1949年には温泉旅館「南天苑」として開業し、建物は数寄屋風入母屋造木造2階建の大規模なもので、和風と洋風モダンの意匠が融合した貴重な建築物です。敷地面積は3000坪で、日本庭園が設えられています。
国の登録有形文化財に指定された建物内では、古き良き日本を感じることができます。
紀見峠は古くから高野山参拝に利用され、多くの人々が訪れた場所です。南北朝時代には近隣の流谷八幡神社の宮司が、病弱な人々のために湯治場を開設し、大いに評判となりました。
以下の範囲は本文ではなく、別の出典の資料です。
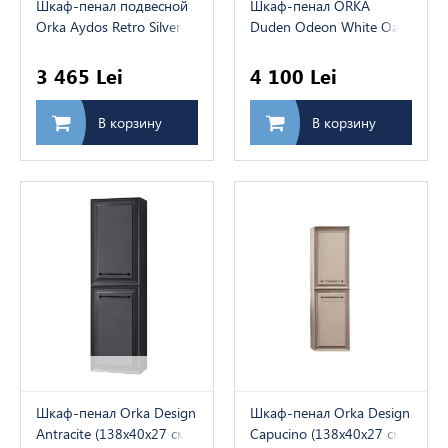
Шкаф-пенал подвесной
Шкаф-пенал ORKA
Orka Aydos Retro Silver
Duden Odeon White Oak
(138x40x27 см)
(168x40x41021021см)
3 465 Lei
4 100 Lei
В корзину
В корзину
Шкаф-пенал Orka Design
Шкаф-пенал Orka Design
Antracite (138x40x27 см)
Capucino (138x40x27 см)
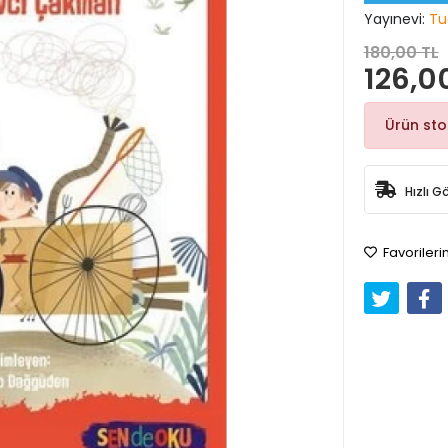
Yayınevi:
Tu
180,00 TL
126,0
Ürün st
Hızlı G
Favorileri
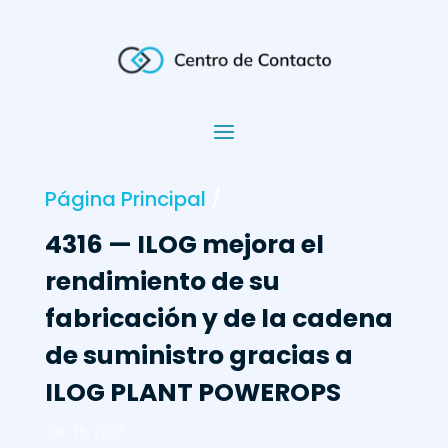
Página Principal
/
4316 — ILOG mejora el
rendimiento de su
fabricación y de la cadena
de suministro gracias a
ILOG PLANT POWEROPS
Jun 18, 2007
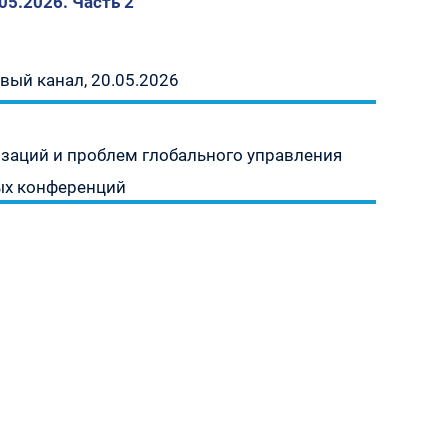
05.2026. Часть 2
вый канал, 20.05.2026
заций и проблем глобального управления
ных конференций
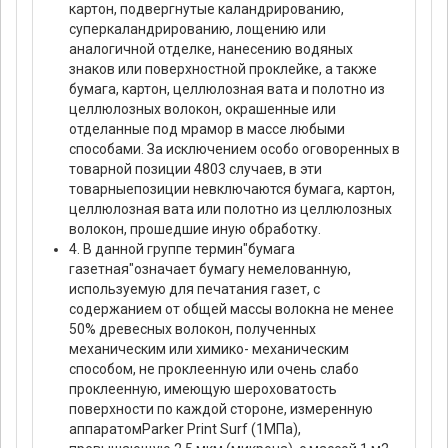
картон, подвергнутые каландрированию,
суперкаландрированию, лощению или
аналогичной отделке, нанесению водяных
знаков или поверхностной проклейке, а также
бумага, картон, целлюлозная вата и полотно из
целлюлозных волокон, окрашенные или
отделанные под мрамор в массе любыми
способами. За исключением особо оговоренных в
товарной позиции 4803 случаев, в эти
товарныепозиции невключаются бумага, картон,
целлюлозная вата или полотно из целлюлозных
волокон, прошедшие иную обработку.
4. В данной группе термин"бумага
газетная"означает бумагу немелованную,
используемую для печатания газет, с
содержанием от общей массы волокна не менее
50% древесных волокон, полученных
механическим или химико- механическим
способом, не проклеенную или очень слабо
проклеенную, имеющую шероховатость
поверхности по каждой стороне, измеренную
аппаратомParker Print Surf (1МПа),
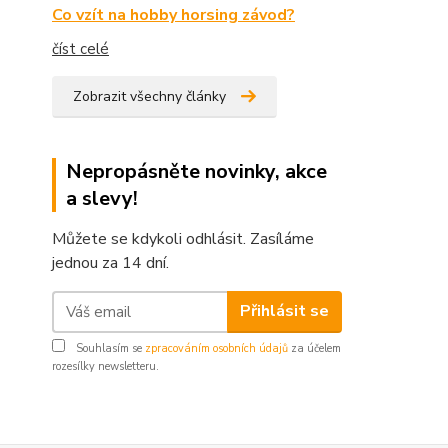
Co vzít na hobby horsing závod?
číst celé
Zobrazit všechny články
Nepropásněte novinky, akce
a slevy!
Můžete se kdykoli odhlásit. Zasíláme
jednou za 14 dní.
Přihlásit se
Souhlasím se
zpracováním osobních údajů
za účelem
rozesílky newsletteru.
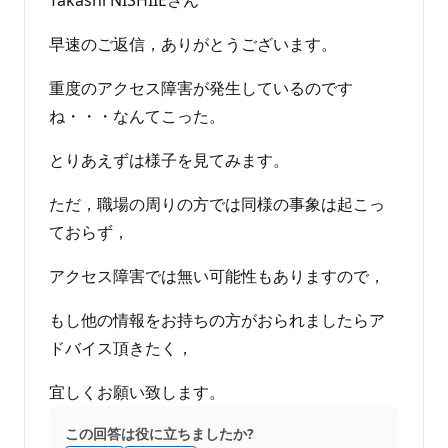
ん
早速のご返信，ありがとうございます。
重度のアクセス障害が発生しているのです
ね・・・なんてこった。
とりあえずは様子を見てみます。
ただ，職場の周りの方では同様の事象は起こっ
ておらず，
アクセス障害では無い可能性もありますので，
もし他の情報をお持ちの方がおられましたらア
ドバイス頂きたく，
宜しくお願い致します。
この回答は役に立ちましたか?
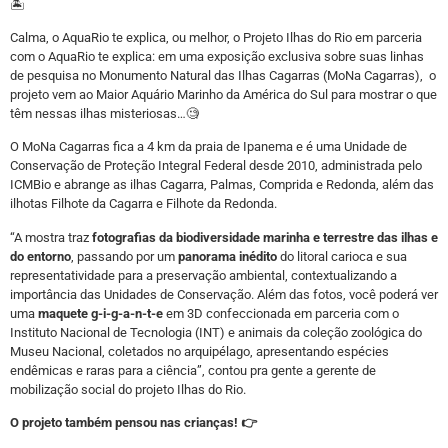
🏝
Calma, o AquaRio te explica, ou melhor, o Projeto Ilhas do Rio em parceria
com o AquaRio te explica: em uma exposição exclusiva sobre suas linhas
de pesquisa no Monumento Natural das Ilhas Cagarras (MoNa Cagarras), o
projeto vem ao Maior Aquário Marinho da América do Sul para mostrar o que
têm nessas ilhas misteriosas…🧐
O MoNa Cagarras fica a 4 km da praia de Ipanema e é uma Unidade de
Conservação de Proteção Integral Federal desde 2010, administrada pelo
ICMBio e abrange as ilhas Cagarra, Palmas, Comprida e Redonda, além das
ilhotas Filhote da Cagarra e Filhote da Redonda.
“A mostra traz
fotografias da biodiversidade marinha e terrestre das ilhas e
do entorno
, passando por um
panorama inédito
do litoral carioca e sua
representatividade para a preservação ambiental, contextualizando a
importância das Unidades de Conservação. Além das fotos, você poderá ver
uma
maquete g-i-g-a-n-t-e
em 3D confeccionada em parceria com o
Instituto Nacional de Tecnologia (INT) e animais da coleção zoológica do
Museu Nacional, coletados no arquipélago, apresentando espécies
endêmicas e raras para a ciência”, contou pra gente a gerente de
mobilização social do projeto Ilhas do Rio.
O projeto também pensou nas crianças! 👉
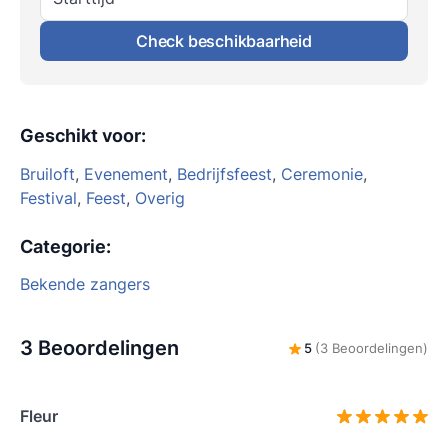
Check beschikbaarheid
Geschikt voor
:
Bruiloft
,
Evenement
,
Bedrijfsfeest
,
Ceremonie
,
Festival
,
Feest
,
Overig
Categorie
:
Bekende zangers
3 Beoordelingen
5
(3 Beoordelingen)
Fleur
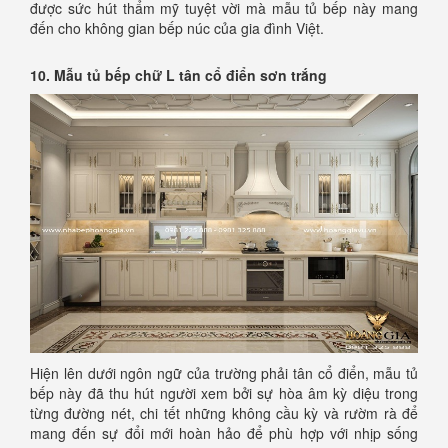
được sức hút thẩm mỹ tuyệt vời mà mẫu tủ bếp này mang
đến cho không gian bếp núc của gia đình Việt.
10. Mẫu tủ bếp chữ L tân cổ điển sơn trắng
Hiện lên dưới ngôn ngữ của trường phải tân cổ điển, mẫu tủ
bếp này đã thu hút người xem bởi sự hòa âm kỳ diệu trong
từng đường nét, chi tết những không cầu kỳ và rườm rà để
mang đến sự đổi mới hoàn hảo để phù hợp với nhịp sống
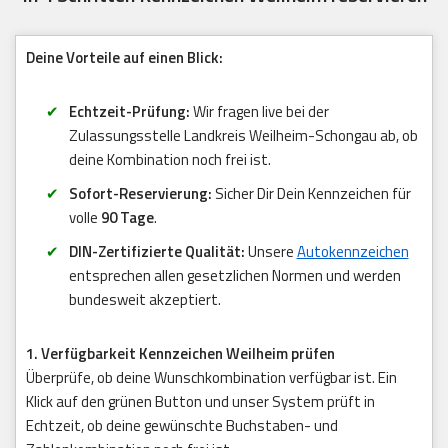
Deine Vorteile auf einen Blick:
Echtzeit-Prüfung:
Wir fragen live bei der
Zulassungsstelle Landkreis Weilheim-Schongau ab, ob
deine Kombination noch frei ist.
Sofort-Reservierung:
Sicher Dir Dein Kennzeichen für
volle
90 Tage
.
DIN-Zertifizierte Qualität:
Unsere
Autokennzeichen
entsprechen allen gesetzlichen Normen und werden
bundesweit akzeptiert.
1. Verfügbarkeit Kennzeichen Weilheim prüfen
Überprüfe, ob deine Wunschkombination verfügbar ist. Ein
Klick auf den grünen Button und unser System prüft in
Echtzeit, ob deine gewünschte Buchstaben- und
流谷極楽寺が建立され、参拝客らは極楽寺を参拝してから高野山に参ることが慣習となり、極楽温泉などと呼ばれるようになりました。
しかし神社が焼失し、極楽寺にあった極楽湯室も類焼してしまい、全てが失われました。その後、再建されずに廃湯となり、遺跡のみが残りました。
1935年になって当時の天見温泉の見取り図が発見されたことで、地元では天見温泉再興の気運が高まり、1949年に温泉旅館「南天苑」が開業しました。
かつては高野参詣の旅人で賑わった地域であり、四方を金剛葛城山系の豊かな自然に囲まれています。